Silvia Martínez Falquina

silviaMFSilvia Martínez-Falquina is Senior lecturer of English at the Department of English and German of the University of Zaragoza. After completing her Bachelor's Degree in English Philology at the University of Oviedo, for which she was awarded the Excellency Award in January 2002, she obtained a competitive national scholarship to pursue her doctoral studies at the University of Oviedo, and she was a long-term research scholar at Michigan State University (graduate) and Glasgow University (postdoctoral). Her PhD dissertation, entitled Ceremonias postindias: transgresión y re/visión de fronteras en la narrativa de Louise Erdrich (Postindian Ceremonies: Border Transgression and Re/vision in Louise Erdrich's Narratives) was awarded the Excellency Doctorate Award. The dissertation was published by Oviedo University Press in 2002.

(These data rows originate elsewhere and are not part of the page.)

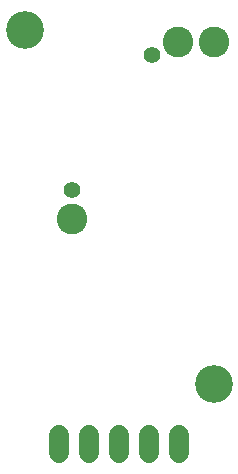
<source format=gbr>
G04 EAGLE Gerber RS-274X export*
G75*
%MOMM*%
%FSLAX34Y34*%
%LPD*%
%INSoldermask Top*%
%IPPOS*%
%AMOC8*
5,1,8,0,0,1.08239X$1,22.5*%
G01*
%ADD10C,3.203200*%
%ADD11C,1.727200*%
%ADD12C,2.603200*%
%ADD13C,1.389600*%


D10*
X30000Y380000D03*
X190000Y80000D03*
D11*
X160800Y37620D02*
X160800Y22380D01*
X135400Y22380D02*
X135400Y37620D01*
X110000Y37620D02*
X110000Y22380D01*
X84600Y22380D02*
X84600Y37620D01*
X59200Y37620D02*
X59200Y22380D01*
D12*
X190000Y370000D03*
X160000Y370000D03*
D13*
X137500Y358900D03*
X70000Y245000D03*
D12*
X70000Y220000D03*
M02*

</source>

Martínez-Falquina has held teaching positions at the University of Oviedo, Saginaw Chippewa Tribal College, Glasgow University, and the University of Zaragoza, where she currently teaches US Literature. She has also taught various courses in North American Literature, Native American Literatures, English Pronunciation, English language, and Spanish.

A specialist in contemporary Native American fiction, as well as ethnic and women’s US writing, she published Indias y fronteras: El discurso en torno a la mujer étnica (KRK, 2004, winner of the I AUDEM Award for Young Women Researchers); and she coedited On the Turn: The Ethics of Fiction in Contemporary Narrative in English (with Bárbara Arizti, Cambridge Scholar Publishing, 2007), and Stories Through Theories/Theories Through Stories: North American Indian Writing, Storytelling, and Critique (with Gordon Henry and Nieves Pascual, Michigan State UP, 2009). Her most recent articles and book chapters have appeared in Palgrave/MacMillan, Iperstoria, Humanities, Atlantis, ES and REN. As part of the research team directed by Dr. Susana Onega, she is currently studying the new sociocultural paradigm of Transmodernity in Native American fiction.